# Trail Braking



## SR20 Who Knew? (Jul 29, 2003)

Trail braking, is it a good technique for autocross? From what I understand trail braking is sort of like late braking, and you gradually release the brake as you enter the turn. If that is wrong, can someone tell me what it is? 

I used to read the articles turnfast.com but the site is down, does anyone know any other sites that were like turnfast.com?


----------



## smokey79 (Mar 22, 2004)

Have you ever driven autocross in a FR car? I'll assume you have. I've never really heard the term "trail braking" before. Of course I've only raced for one season back in Salt Lake, and I didn't worry about braking so much as drifting. Except when I came to a box, and you have to tap the brakes to enter those. Where in San Diego do you race?


----------



## t1g.com (Jun 11, 2003)

Trail braking takes some getting used to, especially with all the other things you have to think about like hitting the apex, keeping the car balanced, and keeping an eye out for other cars around you. but it helps alot once you get it down. Here's a site that talks a little bit about trail braking: http://www.opentrackracing.com/112002_techtalk.html 
(cut and paste) also head down to Barnes and Noble and pick up Speed Secrets I & II, I remember buying the books for around 15bucks a piece but they really go in depth about being a better driver and getting around the track smoother and faster. Are you planning to autocross in April at the Q? I've never autocrosses yet, but I have done track events in Willow Springs, Streets of Willow and Parumph and trail braking helps out at those tracks for me, tell me how it goes at the Q.


----------



## SR20 Who Knew? (Jul 29, 2003)

smokey79 said:


> Where in San Diego do you race?


At Qualcomm Staduim. I haven't raced autocross yet, but I did a lot of drag racing there, with my stock SE-R  . Either way it was fun.



t1g.com said:


> Are you planning to autocross in April at the Q?

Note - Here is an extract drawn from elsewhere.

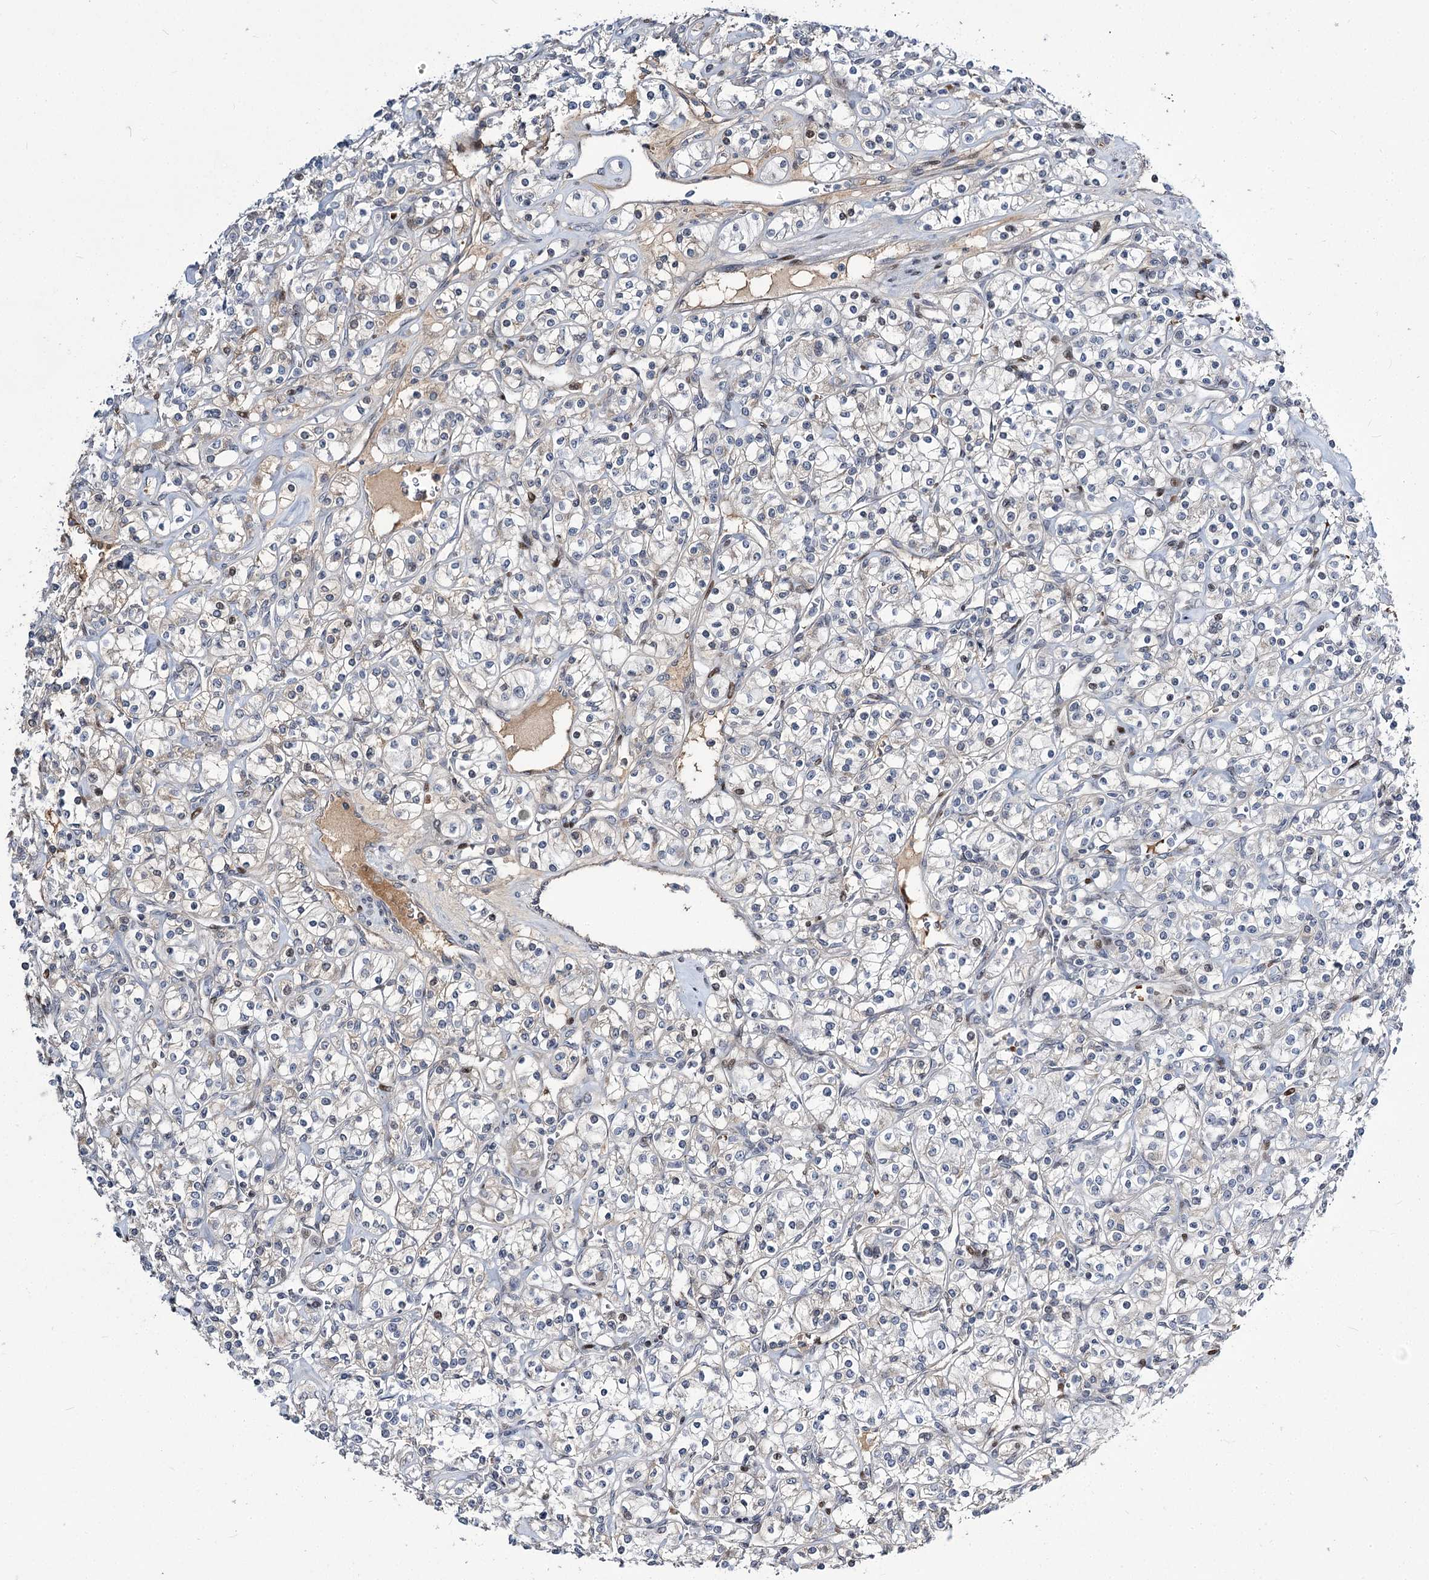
{"staining": {"intensity": "negative", "quantity": "none", "location": "none"}, "tissue": "renal cancer", "cell_type": "Tumor cells", "image_type": "cancer", "snomed": [{"axis": "morphology", "description": "Adenocarcinoma, NOS"}, {"axis": "topography", "description": "Kidney"}], "caption": "This image is of renal adenocarcinoma stained with immunohistochemistry to label a protein in brown with the nuclei are counter-stained blue. There is no expression in tumor cells.", "gene": "ITFG2", "patient": {"sex": "male", "age": 77}}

Yeah, I'm aiming to make it to the April 4th event. Got 40 bucks in a jar so I can use it to enter and to make sure I don't spend it on something stupid. I also wanted to go to rally school but the closest one to me is about 4 hours away and they only have one per year I think and I missed it :balls: 

The link you gave was very helpful. So basically it's braking late and making a smooth transition from slowing down to speeding up. Can I use left foot braking to make the transition even smoother?


----------